Master of ceremonies Denny Gorton, retired Pennington County Fire administrator, delivered a speech asking, “What kind of mark will you leave on the fire service?” urging those in attendance, to first, and foremost, “be nice.”

“Grab it, embrace it, and relish it and enjoy whatever it is and leave your mark,” Gorton said.

Rakow presented the department’s 2018 year-end annual report at the meeting. A total of 2,406 hours were volunteered by Deadwood’s firefighters in 2018, saving the city roughly $60,822, multiplied by the state rate of $24.29 per hour, which equals $60,822 in volunteer time that the city did not have to pay for. Of the 2,406 volunteer hours, 669 hours were spent in incident responses, 764 hours in training and education and 1,071 hours in community activities.

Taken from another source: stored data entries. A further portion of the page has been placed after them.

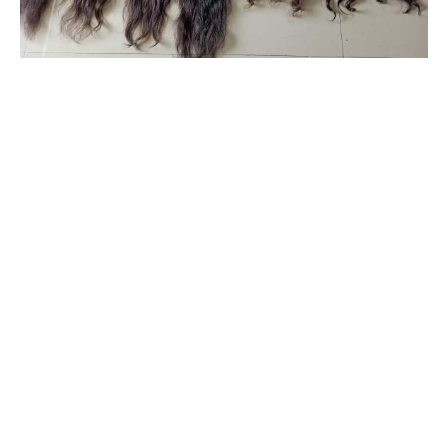
#originalhairextensionsonline
#clipinoriginalhairextensionsonline
#humanhairextensionsclip
#savaramwithrealhair
#savaramhaironline
#naturalhumanhairextensionsonlineindia
#naturalcurlyhumanhairextensions
#humanhairextensionsforwomen
#hairextensionsforwedding
#babyshowerhairaccessories
#babyshowerhairandmakeup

The department answered 124 calls in 2018, as compared to 104 calls in 2017. Of those calls, seven were in response to structure fires, as compared to nine in 2017.

Eight calls were in response to vehicle fires, as compared to six in 2017. Three calls were in response to wild land fires, even with 2017. Eight were rescue calls, as compared to six in 2016. Twenty-one were hazardous material calls, as compared to 15 in 2017; 26 were service calls, as compared to 19 in 2017; 48 were fire false alarm calls, as compared to 40 in 2017. One call was for a medical assist, even with 2017. Two calls were categorized as “other,” as compared to five in 2017.

“Of those, 100 calls, or 81 percent, of all incidents were inside the city limits,” Rakow said. “Fifteen calls, or 12 percent, of all incidents were out of the city limits in the Deadwood Fire District. Five calls, or 4 percent of all incidents, were outside the Deadwood Fire District. An average of six volunteers responded per call. And 124 incidents involved spending 669 volunteer hours on incidents, alone.”

In an effort to encourage physical fitness, in May 2008, the department implemented incentives for any exercise and health benefit training that is done on the firefighters’ personal time. In 2018, Deadwood firefighters had 193 hours of physical fitness training.

Glover gave all the firefighters an incentive gift and four were recognized for going above and beyond the call of duty in 2018.

“They exceeded answering 25 percent of calls, made 100 percent of meetings, and participated in more than 40 hours of training,” Glover explained.

Francis Iverson, Rakow, Ken Hawki, and Glover were the recipients of this recognition.